You do not - How I got started

[ In Reply To ..]
I work for an agency, and they gave me a HHA course (Home Health Aide). I also have CPR training, which the office requires before they will send you on an HHA job.

However, the agency I work for is non-medical, so the requirements are probably less than if you worked for a medical agency.

Google in "non-medical elderly care" or something like that. Often, the agencies have links to their sites. They paid for my training. You could also Google in just "elderly care" or "elderly companion" and see what you come up with.

Depends on the needs, but - see msg

[ In Reply To ..]
...if she needs meds directly handed to her, then CNAs or HHAs are NOT allowed to administer them, but CNA or HHA can remind them to take them. Only a nurse is allowed to administer.
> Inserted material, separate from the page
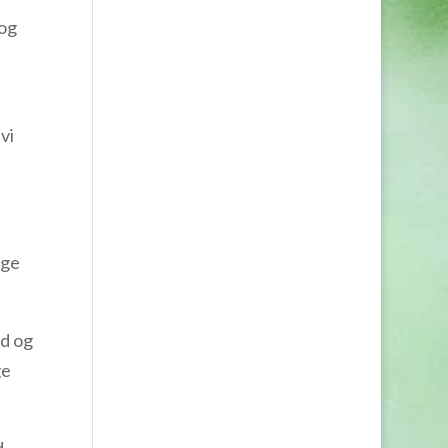
 og
vi
ige
ed og
ge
I would say if you are wanting to go to people's homes who do not need serious medical care--that is, they don't need wound cleaning, ostomy care, dialysis port attention, etc., then you can just get your HHA---but if you are wanting work in any type of nursing home environment or physical rehab center, then you probably would need your CNA.

Nurses aren't generally hired for general HHA or CNA work. Nurses are very expensive, so unless a patient/client needs nursing care (wound cleaning and above-mentioned), then HHA suffices.

If you have your CNA, though, it can open up more opportunities to work in a facility environment.

My Solution Too - Siam

[ In Reply To ..]
Been out for nearly 6 months and I've never felt better.

No more bone crushing stress, irritability, low self-esteem, frustration, crying, aggravation and disappointment.

Run away from this career because it has to be the most thankless, spirit crushing job, unrewarding job on earth. One day ask yourself, "Is it me? Are my skills as bad as companies would have me believe?"

Of course not! So why take that kind of abuse for what they pay?

And I do live in the country where another job was practically impossible, but I got out . . . and you will too when you get your fill because there is always something else you can do.

The beauty of being on the bottom in the worst job ever is that it doesn't take much for it to be a vast improvement.

You got it -- it's ALWAYS your FAULT - Val

[ In Reply To ..]
and would you like a lobotomy with that?

boy I don't know who you work for - but

[ In Reply To ..]
At MModal I do all the things you have been shamed for, and that's what they want me to do.